* [EXERCISE TEXT]
[Start of section]
Discovering new options of enum generation
While working on updating the bindings for libbpf-sys
since the release of libbpf v0.8.0, I
realized I wasn't a fan of the way libbpf's
enum bpf_func_id
was being generated through rust-bindgen,
an FFI library that generates bindings for Rust to C. This isn't an overview on how
to use the library but a deep dive on its particular enum generation options.
The current bindgen translation of bpf_func_id
looks like this:
pub const BPF_FUNC_unspec: bpf_func_id = 0;
pub const BPF_FUNC_map_lookup_elem: bpf_func_id = 1;
pub const BPF_FUNC_map_update_elem: bpf_func_id = 2;
pub const BPF_FUNC_map_delete_elem: bpf_func_id = 3;
pub const BPF_FUNC_probe_read: bpf_func_id = 4;
pub const BPF_FUNC_ktime_get_ns: bpf_func_id = 5;
You can ignore the weird casing and prefix since that occurs in C rather than bindgen
.
The issue for me more so was why couldn't I have this directly translated in a proper Rust enum?
Turns out, bindgen actually implements several different ways of mapping enums into Rust.
At the time of this writing, the latest version of rust-bindgen
is v0.59.2
.
A Github repo with examples
I ended up creating a repository dedicated to showing the different styles here: @mdaverde/bindgen-enum-flavors
You can see most of the options for enum generation in the repo's build.rs
.
[End of section]
* [SOURCE MATERIAL]
[Start of section]
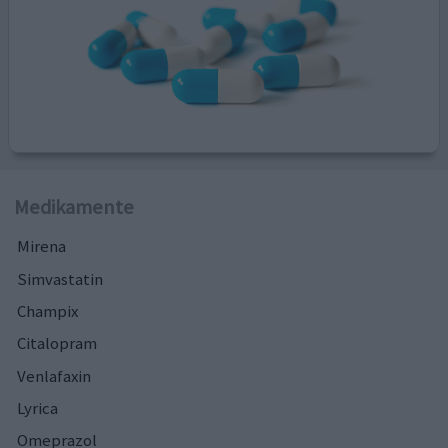
Medikamente
Mirena
Simvastatin
Champix
Citalopram
Venlafaxin
Lyrica
Omeprazol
[End of section]
* [TASK REQUIREMENTS]
• A. Copy out the listing headed "Medikamente" line for line, leaving out the picture.
• B. Continue the write-up on rust-bindgen's enum generation options from the point where it stops.

* [TASK-BY-TASK ANSWERS]
• A.
Medikamente
Mirena
Simvastatin
Champix
Citalopram
Venlafaxin
Lyrica
Omeprazol

• B.
I think the API could be simplified but it's straightforward enough to understand quickly.
The generated bindings can be seen in src/bindings.rs
and the original C header file is enum.h
.
The flavors and descriptions of each
constified_enum
This is the default when no other is specified.
Origin:
enum meals {
breakfast,
lunch,
dinner
};
Bindgen:
pub const meals_breakfast: meals = 0;
pub const meals_lunch: meals = 1;
pub const meals_dinner: meals = 2;
pub type meals = ::std::os::raw::c_uint;
You can see that it generates just Rust consts with the same type specified. This is similar to how C enums work in practice.
In the options, you can also change whether the enum name should prepend and if the int type should be set to c_uint
or the direct int size u32
.
constified_enum_module
Bindgen:
pub mod game {
pub type Type = ::std::os::raw::c_uint;
pub const win: Type = 0;
pub const lose: Type = 1;
pub const draw: Type = 2;
}
This still keeps the const nature of the enum values but wraps it in a module for
encapsulation and more Rust-like ergonomics: game::lose
.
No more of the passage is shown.